Make a boxplot of temperature values for each station

myplot = ggplot(temp, aes(x=Temperature))
myplot = myplot + facet_wrap(~ Station) + geom_boxplot(fill='lightgreen') + ggtitle("Temperature values for each Station")
myplot
## Warning: Removed 927 rows containing non-finite values (stat_boxplot).

ggsave("temp_vs_station.png", myplot, width = 6, height = 4)
## Warning: Removed 927 rows containing non-finite values (stat_boxplot).

Bonus

Part 2

Make some time series plots of temperature and salinity.
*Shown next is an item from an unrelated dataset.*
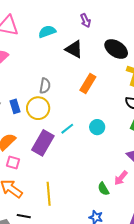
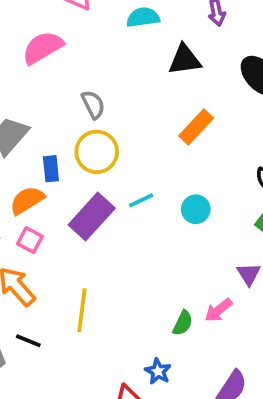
black triangle: (74, 49) -> (185, 60), turned -48
gray semicircle: (45, 86) -> (93, 105), moved, turned -49
blue rectangle: (15, 106) -> (51, 169), moved
green semicircle: (103, 189) -> (183, 323), turned -136

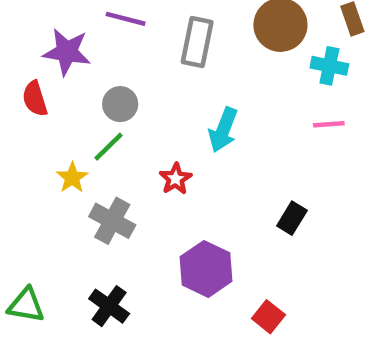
Using the new variable, make a scatterplot of temperature and salinity over time.

temp = read.csv("Temperature.csv")
temp$decdate <- temp$Year + temp$dDay3 / 365
myplot = ggplot(temp, aes(x = Temperature, y = Salinity))
myplot + geom_point()
## Warning: Removed 963 rows containing missing values (geom_point).

Make a scatterplot of salinity, grouped using facet_wrap() into different ‘Areas’

temp = read.csv("Temperature.csv")
temp$decdate <- temp$Year + temp$dDay3 / 365
myplot = ggplot(temp, aes(x = Salinity, y = Station))
myplot + facet_wrap(~ Area) + geom_point(color = 'lightpink', fill = 'white')
## Warning: Removed 798 rows containing missing values (geom_point).

Make a lineplot of salinity, grouped using facet_wrap() into different ‘Areas’

temp = read.csv("Temperature.csv")
temp$decdate <- temp$Year + temp$dDay3 / 365
myplot = ggplot(temp, aes(x = Salinity, y = Station))
myplot + facet_wrap(~ Station) + geom_line(aes(group=Area, color=Salinity)) + ggtitle("Salinity values for each Station")
## Warning: Removed 217 row(s) containing missing values (geom_path).